I tend to get all mine from the great outdoors but that is just me.


----------



## tomfromstlouis (Apr 2, 2012)

I have found nice selection at landscape supply yards. 

Of course, decent LFS have rock$ too.


----------



## Vermino (Jun 14, 2012)

bonsai stores if you can find one.. I've heard they can carry alot of unique stones, just make sure to check the rocks that they doesn't buffer your PH.


----------



## nikonD70s (Apr 6, 2008)

yeah check your area if theres a bonsai store. they should carry these seiryu like stones for cheap. like $0.50 lb or cheaper. infact, thats what lots of people do, buy these stone at bonsai stores and resell them for profit.

and i heard that most seiryu stones we buy nowadays arent the real ones anyways but just similiar ones.


----------



## tylergvolk (Jun 17, 2012)

I will have to look into this; however, it is probably a long shot here in Minnesota.


----------



## Aplomado (Feb 20, 2013)

DaveFish has some nice lava rock he sells here.


----------



## mcclure91 (Aug 7, 2011)

landscape stores are a great way to get tons of stones cheap find one localy go see what you like and right down names then go home and do some reaserch and make sure they wont effect your water i got 40 pounds of dove grey stone last time i went and spent like five dollars. 



thats some of the rock i bought


----------



## slavecorps (Jul 7, 2009)

becky3086 said:


> I tend to get all mine from the great outdoors but that is just me.

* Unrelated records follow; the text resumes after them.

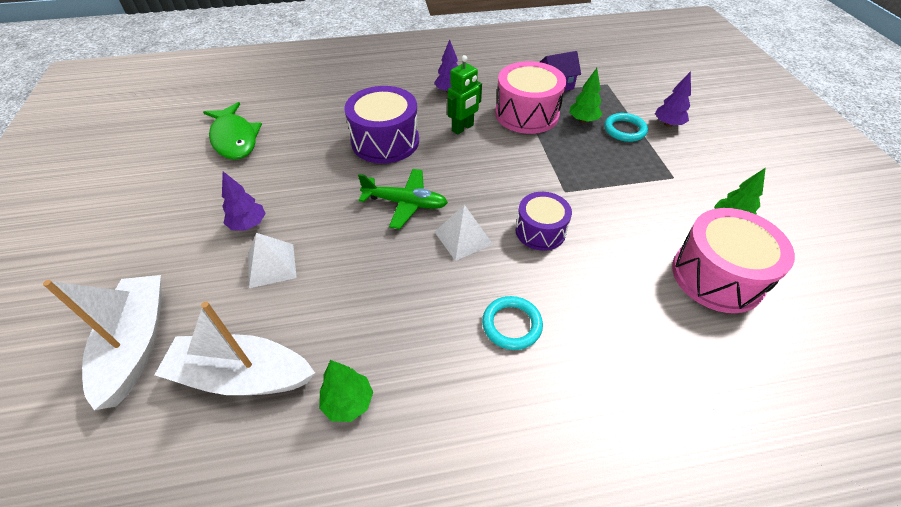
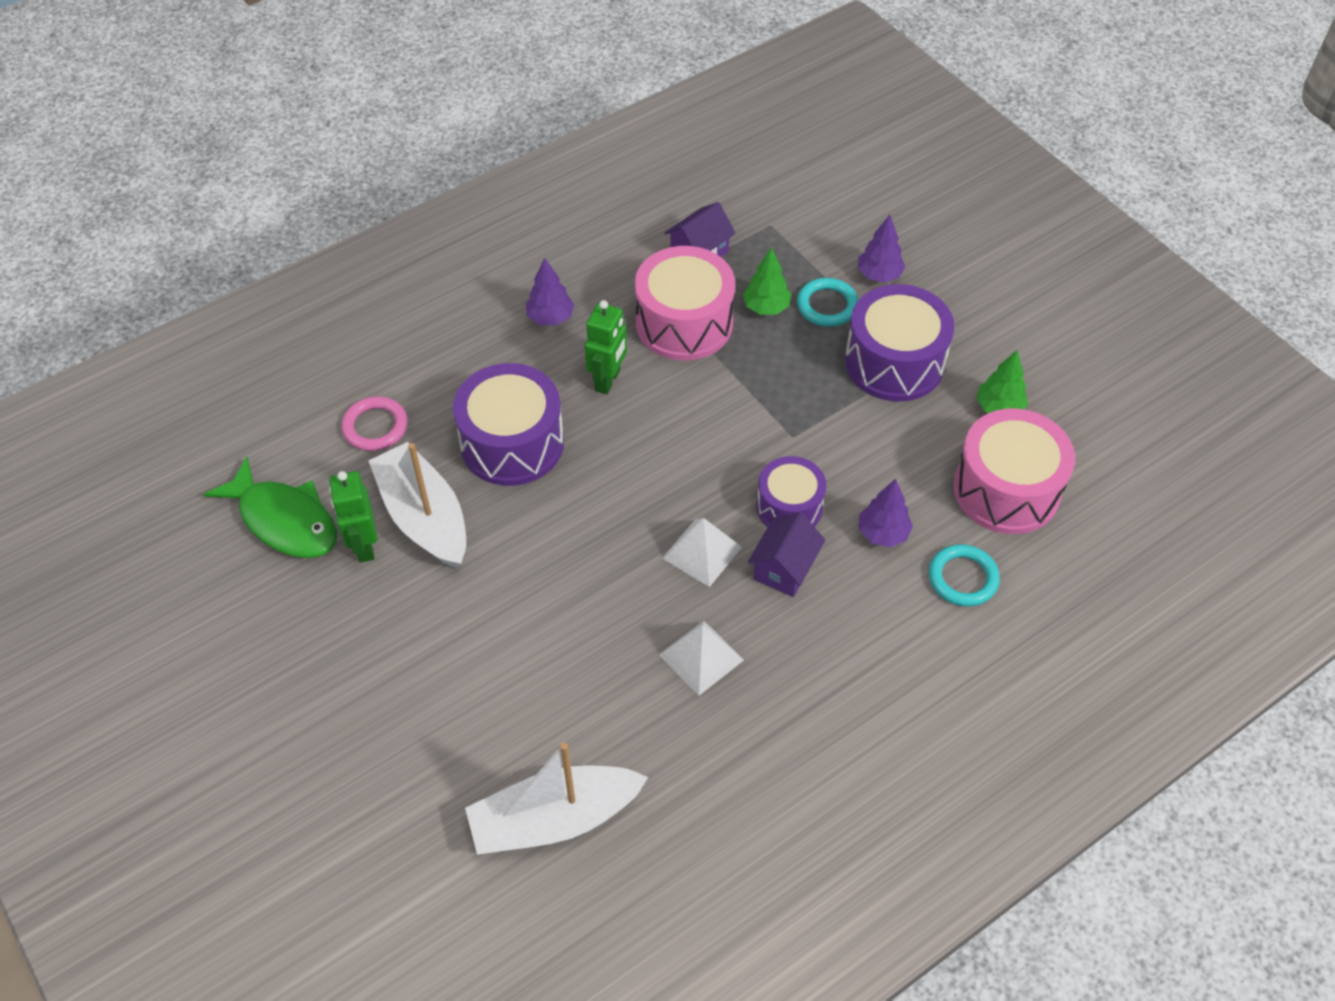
camera: 25 degrees left, 5 degrees up
(136, 344) = (402, 841): white boat -> white boat (424, 517)
(248, 225) = (415, 643): purple tree -> purple tree (883, 533)
(264, 164) = (364, 546): none -> green robot
(271, 265) = (489, 683): white pyramid -> white pyramid (701, 657)
(317, 112) = (375, 427): none -> pink ring
(348, 402) = (688, 795): green tree -> none
(405, 203) = (602, 531): green plane -> none
(511, 325) = (813, 639): turquoise ring -> turquoise ring (962, 578)
(515, 268) = (784, 568): none -> purple house
(658, 172) = (894, 362): none -> purple drum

That's because you live in a place that has cool rocks. Up here near Lake Michigan in Illinois, we have a bunch of round river rocks and not a lot of anything else. It's really difficult to find good aquascaping stones in nature here unless you're lucky enough to find something that got dragged here on a glacier thousands of years ago and left behind. Even then, it usually requires a lot of digging to find those. The best I've found in northern IL are from construction sites where they are digging foundations for new houses.


----------



## CPDzeke (Jan 4, 2013)

tylergvolk said:


> I will have to look into this; however, it is probably a long shot here in Minnesota.


Tropiquatics in north St. Paul has some, but wait till they get a new shipment. Fabulous IMO. That's where mine are from.


----------